TASK> Give every line below again, exactly.

Structured pose outputs:
========================================================================

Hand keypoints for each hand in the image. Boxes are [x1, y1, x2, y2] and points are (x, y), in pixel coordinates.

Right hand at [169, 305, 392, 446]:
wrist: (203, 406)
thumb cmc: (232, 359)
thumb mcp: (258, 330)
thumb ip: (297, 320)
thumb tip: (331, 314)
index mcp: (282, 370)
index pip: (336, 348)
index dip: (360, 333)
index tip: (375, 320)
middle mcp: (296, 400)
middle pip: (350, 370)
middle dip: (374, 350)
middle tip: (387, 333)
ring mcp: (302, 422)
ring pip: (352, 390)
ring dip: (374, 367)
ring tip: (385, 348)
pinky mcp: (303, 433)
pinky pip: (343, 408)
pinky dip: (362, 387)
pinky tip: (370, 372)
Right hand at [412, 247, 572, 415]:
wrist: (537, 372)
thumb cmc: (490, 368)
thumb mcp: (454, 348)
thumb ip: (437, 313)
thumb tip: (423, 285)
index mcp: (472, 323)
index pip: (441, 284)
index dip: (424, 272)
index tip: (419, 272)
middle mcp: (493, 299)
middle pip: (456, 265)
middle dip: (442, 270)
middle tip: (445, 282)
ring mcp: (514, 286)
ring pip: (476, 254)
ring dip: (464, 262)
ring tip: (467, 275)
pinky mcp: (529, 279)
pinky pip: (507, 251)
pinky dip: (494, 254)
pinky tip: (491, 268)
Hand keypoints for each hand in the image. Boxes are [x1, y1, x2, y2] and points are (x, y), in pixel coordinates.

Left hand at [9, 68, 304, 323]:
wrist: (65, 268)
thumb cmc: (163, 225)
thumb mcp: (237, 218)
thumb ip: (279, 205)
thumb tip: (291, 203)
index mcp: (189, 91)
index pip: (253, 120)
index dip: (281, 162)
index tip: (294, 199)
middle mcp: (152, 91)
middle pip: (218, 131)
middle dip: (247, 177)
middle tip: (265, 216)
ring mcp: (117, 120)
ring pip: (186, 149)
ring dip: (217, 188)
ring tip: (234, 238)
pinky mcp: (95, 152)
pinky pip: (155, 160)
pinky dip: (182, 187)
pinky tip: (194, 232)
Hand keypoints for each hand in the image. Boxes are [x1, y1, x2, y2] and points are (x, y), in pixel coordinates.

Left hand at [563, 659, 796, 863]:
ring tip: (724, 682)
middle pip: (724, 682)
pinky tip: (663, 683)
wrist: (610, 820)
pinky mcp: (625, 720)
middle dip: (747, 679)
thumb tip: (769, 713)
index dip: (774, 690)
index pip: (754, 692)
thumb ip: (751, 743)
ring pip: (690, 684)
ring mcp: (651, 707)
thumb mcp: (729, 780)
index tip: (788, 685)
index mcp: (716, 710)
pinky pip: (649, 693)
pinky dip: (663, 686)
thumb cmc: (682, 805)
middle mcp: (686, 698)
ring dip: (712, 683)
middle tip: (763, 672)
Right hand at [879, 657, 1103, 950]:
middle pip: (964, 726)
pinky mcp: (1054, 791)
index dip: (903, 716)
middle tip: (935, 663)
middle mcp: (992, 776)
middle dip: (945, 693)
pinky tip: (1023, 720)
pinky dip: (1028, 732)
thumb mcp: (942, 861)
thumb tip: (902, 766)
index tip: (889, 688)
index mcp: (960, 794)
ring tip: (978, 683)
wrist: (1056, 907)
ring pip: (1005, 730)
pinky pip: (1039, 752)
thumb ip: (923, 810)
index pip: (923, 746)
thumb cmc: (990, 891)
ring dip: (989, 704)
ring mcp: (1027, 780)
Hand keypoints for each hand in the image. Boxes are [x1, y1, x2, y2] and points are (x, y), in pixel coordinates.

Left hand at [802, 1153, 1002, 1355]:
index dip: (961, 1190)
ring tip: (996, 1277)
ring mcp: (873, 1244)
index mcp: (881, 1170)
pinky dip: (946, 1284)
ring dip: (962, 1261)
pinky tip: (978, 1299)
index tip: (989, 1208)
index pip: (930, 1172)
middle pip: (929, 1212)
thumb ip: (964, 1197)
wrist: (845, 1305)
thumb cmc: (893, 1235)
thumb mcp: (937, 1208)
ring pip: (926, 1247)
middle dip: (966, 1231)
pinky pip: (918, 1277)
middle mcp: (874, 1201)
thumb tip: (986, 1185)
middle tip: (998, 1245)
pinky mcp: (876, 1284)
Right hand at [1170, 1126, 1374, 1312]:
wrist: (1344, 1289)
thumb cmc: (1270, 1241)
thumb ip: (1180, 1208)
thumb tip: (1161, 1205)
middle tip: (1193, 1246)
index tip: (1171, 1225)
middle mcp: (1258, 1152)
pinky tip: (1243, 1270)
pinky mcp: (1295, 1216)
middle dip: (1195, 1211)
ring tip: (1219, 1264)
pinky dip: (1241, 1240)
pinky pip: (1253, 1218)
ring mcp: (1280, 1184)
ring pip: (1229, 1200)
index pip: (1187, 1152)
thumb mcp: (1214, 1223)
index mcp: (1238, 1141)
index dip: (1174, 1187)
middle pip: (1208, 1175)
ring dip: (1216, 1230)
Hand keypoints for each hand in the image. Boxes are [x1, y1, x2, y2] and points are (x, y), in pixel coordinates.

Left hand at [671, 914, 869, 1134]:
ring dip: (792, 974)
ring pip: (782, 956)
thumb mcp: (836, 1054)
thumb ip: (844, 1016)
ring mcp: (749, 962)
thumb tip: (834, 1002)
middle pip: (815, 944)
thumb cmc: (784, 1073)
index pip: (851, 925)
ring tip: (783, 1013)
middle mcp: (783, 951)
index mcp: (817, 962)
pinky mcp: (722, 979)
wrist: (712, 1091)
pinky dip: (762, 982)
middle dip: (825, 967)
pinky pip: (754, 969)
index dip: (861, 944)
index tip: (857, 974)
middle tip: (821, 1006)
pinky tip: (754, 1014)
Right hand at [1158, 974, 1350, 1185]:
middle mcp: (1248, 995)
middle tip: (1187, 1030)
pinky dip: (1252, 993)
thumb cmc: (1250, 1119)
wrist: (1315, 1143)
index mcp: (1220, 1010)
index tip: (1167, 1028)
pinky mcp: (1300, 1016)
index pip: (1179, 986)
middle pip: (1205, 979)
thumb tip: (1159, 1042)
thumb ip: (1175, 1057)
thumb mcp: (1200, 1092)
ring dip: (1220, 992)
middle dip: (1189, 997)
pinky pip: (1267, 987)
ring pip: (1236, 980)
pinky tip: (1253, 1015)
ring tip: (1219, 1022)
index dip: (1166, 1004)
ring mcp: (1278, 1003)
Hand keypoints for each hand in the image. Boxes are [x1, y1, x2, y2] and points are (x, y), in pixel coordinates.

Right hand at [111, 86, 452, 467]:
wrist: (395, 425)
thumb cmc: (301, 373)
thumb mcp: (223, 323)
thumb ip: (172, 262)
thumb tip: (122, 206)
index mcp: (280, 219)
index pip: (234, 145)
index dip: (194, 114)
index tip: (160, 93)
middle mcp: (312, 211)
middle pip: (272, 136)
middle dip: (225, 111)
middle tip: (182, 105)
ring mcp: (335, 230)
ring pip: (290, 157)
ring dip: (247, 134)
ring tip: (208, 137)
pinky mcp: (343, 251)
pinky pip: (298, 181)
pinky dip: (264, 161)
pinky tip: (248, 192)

========================================================================

TASK ANSWER>
Hand keypoints for each hand in the image. Boxes are [x1, y1, x2, y2] and points are (x, y), in pixel coordinates.

Right hand at [169, 305, 392, 446]:
wrist: (203, 406)
thumb cmc: (232, 359)
thumb mcp: (258, 330)
thumb ip: (297, 320)
thumb tip: (331, 314)
index mcp: (282, 370)
index pip: (336, 348)
index dip: (360, 333)
index tip: (375, 320)
middle mcp: (296, 400)
middle pip: (350, 370)
middle dip: (374, 350)
middle tip: (387, 333)
ring mcp: (302, 422)
ring pip: (352, 390)
ring dip: (374, 367)
ring tip: (385, 348)
pinky mcp: (303, 433)
pinky pip: (343, 408)
pinky dip: (362, 387)
pinky tip: (370, 372)
Right hand at [412, 247, 572, 415]:
wrist: (537, 372)
thumb cmc: (490, 368)
thumb mcp: (454, 348)
thumb ip: (437, 313)
thumb tip: (423, 285)
index mcp: (472, 323)
index pip: (441, 284)
index dip: (424, 272)
index tip: (419, 272)
middle mcp: (493, 299)
middle pip: (456, 265)
middle dip: (442, 270)
middle tip: (445, 282)
ring mcp: (514, 286)
ring pip: (476, 254)
ring dip: (464, 262)
ring tip: (467, 275)
pinky mcp: (529, 279)
pinky pip: (507, 251)
pinky dip: (494, 254)
pinky tip: (491, 268)
Hand keypoints for each hand in the image. Boxes are [x1, y1, x2, y2] and points are (x, y), in pixel coordinates.

Left hand at [9, 68, 304, 323]:
wrist: (65, 268)
thumb cmc: (163, 225)
thumb mcp: (237, 218)
thumb ip: (279, 205)
thumb tip: (291, 203)
index mcp: (189, 91)
index pip: (253, 120)
index dip: (281, 162)
index tip: (294, 199)
middle mcp: (152, 91)
middle pip: (218, 131)
middle dip: (247, 177)
middle tip: (265, 216)
ring mcp: (117, 120)
ring pip: (186, 149)
ring dip: (217, 188)
ring tip: (234, 238)
pinky mcp: (95, 152)
pinky pip: (155, 160)
pinky dip: (182, 187)
pinky tip: (194, 232)
Hand keypoints for each hand in the image. Boxes are [x1, y1, x2, y2] and points are (x, y), in pixel coordinates.

Left hand at [563, 659, 796, 863]:
ring tip: (724, 682)
middle pip: (724, 682)
pinky tip: (663, 683)
wrist: (610, 820)
pinky mcp: (625, 720)
middle dip: (747, 679)
thumb tip: (769, 713)
index dip: (774, 690)
index pip: (754, 692)
thumb ip: (751, 743)
ring pip: (690, 684)
ring mcp: (651, 707)
thumb mcp: (729, 780)
index tip: (788, 685)
index mcp: (716, 710)
pinky pip: (649, 693)
pinky dip: (663, 686)
thumb cmc: (682, 805)
middle mcp: (686, 698)
ring dip: (712, 683)
middle tip: (763, 672)
Right hand at [879, 657, 1103, 950]:
middle pip: (964, 726)
pinky mcp: (1054, 791)
index dip: (903, 716)
middle tip: (935, 663)
middle mcp: (992, 776)
middle dip: (945, 693)
pinky tip: (1023, 720)
pinky dip: (1028, 732)
thumb mcp: (942, 861)
thumb tip: (902, 766)
index tip: (889, 688)
index mcp: (960, 794)
ring tip: (978, 683)
wrist: (1056, 907)
ring pip: (1005, 730)
pinky pip: (1039, 752)
thumb ip: (923, 810)
index pip: (923, 746)
thumb cmc: (990, 891)
ring dip: (989, 704)
ring mcp: (1027, 780)
Hand keypoints for each hand in the image. Boxes are [x1, y1, x2, y2] and points are (x, y), in pixel coordinates.

Left hand at [802, 1153, 1002, 1355]:
index dip: (961, 1190)
ring tip: (996, 1277)
ring mcp: (873, 1244)
index mcp: (881, 1170)
pinky dip: (946, 1284)
ring dip: (962, 1261)
pinky tip: (978, 1299)
index tip: (989, 1208)
index pip: (930, 1172)
middle pip: (929, 1212)
thumb ip: (964, 1197)
wrist: (845, 1305)
thumb cmc: (893, 1235)
thumb mcp: (937, 1208)
ring pip: (926, 1247)
middle dip: (966, 1231)
pinky pip: (918, 1277)
middle mcp: (874, 1201)
thumb tip: (986, 1185)
middle tip: (998, 1245)
pinky mcp: (876, 1284)
Right hand at [1170, 1126, 1374, 1312]:
wrist: (1344, 1289)
thumb cmc: (1270, 1241)
thumb ip: (1180, 1208)
thumb tip: (1161, 1205)
middle tip: (1193, 1246)
index tip: (1171, 1225)
middle mcp: (1258, 1152)
pinky tip: (1243, 1270)
pinky mcp: (1295, 1216)
middle dip: (1195, 1211)
ring tip: (1219, 1264)
pinky dip: (1241, 1240)
pinky pip: (1253, 1218)
ring mcp: (1280, 1184)
ring pip: (1229, 1200)
index pip: (1187, 1152)
thumb mcp: (1214, 1223)
index mcp: (1238, 1141)
index dip: (1174, 1187)
middle pip: (1208, 1175)
ring dip: (1216, 1230)
Hand keypoints for each hand in the image. Boxes are [x1, y1, x2, y2] and points are (x, y), in pixel coordinates.

Left hand at [671, 914, 869, 1134]:
ring dip: (792, 974)
ring pip: (782, 956)
thumb mcp: (836, 1054)
thumb ip: (844, 1016)
ring mcp: (749, 962)
thumb tip: (834, 1002)
middle pip: (815, 944)
thumb cmc: (784, 1073)
index pip: (851, 925)
ring tip: (783, 1013)
middle mcp: (783, 951)
index mcp: (817, 962)
pinky mcp: (722, 979)
wrist: (712, 1091)
pinky dip: (762, 982)
middle dip: (825, 967)
pinky pip: (754, 969)
index dip: (861, 944)
index tip: (857, 974)
middle tip: (821, 1006)
pinky tip: (754, 1014)
Right hand at [1158, 974, 1350, 1185]:
middle mcp: (1248, 995)
middle tip: (1187, 1030)
pinky dip: (1252, 993)
thumb cmc: (1250, 1119)
wrist: (1315, 1143)
index mcp: (1220, 1010)
index tip: (1167, 1028)
pinky mcp: (1300, 1016)
index pip: (1179, 986)
middle pip: (1205, 979)
thumb tip: (1159, 1042)
thumb ip: (1175, 1057)
thumb mcp: (1200, 1092)
ring dip: (1220, 992)
middle dip: (1189, 997)
pinky pip: (1267, 987)
ring pip: (1236, 980)
pinky tip: (1253, 1015)
ring tip: (1219, 1022)
index dip: (1166, 1004)
ring mcp: (1278, 1003)
Hand keypoints for each hand in the image. Boxes are [x1, y1, x2, y2] and points are (x, y), in pixel coordinates.

Right hand at [111, 86, 452, 467]:
wrist: (395, 425)
thumb cmc: (301, 373)
thumb mcp: (223, 323)
thumb ip: (172, 262)
thumb tip: (122, 206)
index mcp: (280, 219)
index pip: (234, 145)
index dip: (194, 114)
index tip: (160, 93)
middle mcp: (312, 211)
middle pip: (272, 136)
middle dip: (225, 111)
middle tip: (182, 105)
ring mcp: (335, 230)
ring pip: (290, 157)
ring dip: (247, 134)
ring tip: (208, 137)
pinky mcp: (343, 251)
pinky pip: (298, 181)
pinky dip: (264, 161)
pinky tip: (248, 192)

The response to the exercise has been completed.